- AIM OF THE TASK: Please copy the lines below word for word, leaving out the pictures.

- Records from a data source:
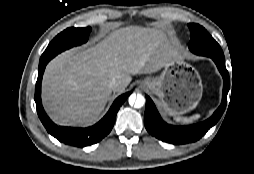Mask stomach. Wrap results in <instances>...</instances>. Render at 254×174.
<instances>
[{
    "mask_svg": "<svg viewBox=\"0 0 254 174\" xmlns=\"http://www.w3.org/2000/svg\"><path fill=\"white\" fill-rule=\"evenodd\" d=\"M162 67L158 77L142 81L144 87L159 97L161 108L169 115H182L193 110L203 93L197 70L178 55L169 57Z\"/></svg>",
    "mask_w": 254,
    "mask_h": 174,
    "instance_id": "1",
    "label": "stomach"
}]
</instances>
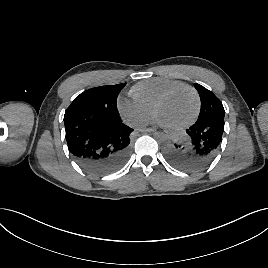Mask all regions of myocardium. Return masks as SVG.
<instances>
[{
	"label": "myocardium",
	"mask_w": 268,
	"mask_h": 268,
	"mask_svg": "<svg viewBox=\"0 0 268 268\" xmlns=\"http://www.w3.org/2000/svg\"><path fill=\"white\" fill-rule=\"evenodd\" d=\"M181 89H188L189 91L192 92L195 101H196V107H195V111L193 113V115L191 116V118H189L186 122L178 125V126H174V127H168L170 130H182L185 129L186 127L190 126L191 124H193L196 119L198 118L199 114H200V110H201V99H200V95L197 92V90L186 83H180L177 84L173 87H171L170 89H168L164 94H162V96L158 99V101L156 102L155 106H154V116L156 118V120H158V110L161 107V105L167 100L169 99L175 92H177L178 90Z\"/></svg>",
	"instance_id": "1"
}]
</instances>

- CORRECT OUTPUT:
Mask stomach. Wrap results in <instances>...</instances>. Render at 254×174.
<instances>
[{
    "mask_svg": "<svg viewBox=\"0 0 254 174\" xmlns=\"http://www.w3.org/2000/svg\"><path fill=\"white\" fill-rule=\"evenodd\" d=\"M162 67L158 77L142 81L144 87L159 97L161 108L169 115H182L193 110L203 93L197 70L178 55L169 57Z\"/></svg>",
    "mask_w": 254,
    "mask_h": 174,
    "instance_id": "1",
    "label": "stomach"
}]
</instances>
Mask all regions of myocardium. Return masks as SVG.
<instances>
[{
	"label": "myocardium",
	"mask_w": 268,
	"mask_h": 268,
	"mask_svg": "<svg viewBox=\"0 0 268 268\" xmlns=\"http://www.w3.org/2000/svg\"><path fill=\"white\" fill-rule=\"evenodd\" d=\"M181 89H188L189 91L192 92L195 101H196V107H195V111L193 113V115L191 116V118H189L186 122L178 125V126H174V127H168L170 130H182L185 129L186 127L190 126L191 124H193L196 119L198 118L199 114H200V110H201V99H200V95L197 92V90L186 83H180L177 84L173 87H171L170 89H168L164 94H162V96L158 99V101L156 102L155 106H154V116L156 118V120H158V110L161 107V105L167 100L169 99L175 92H177L178 90Z\"/></svg>",
	"instance_id": "1"
}]
</instances>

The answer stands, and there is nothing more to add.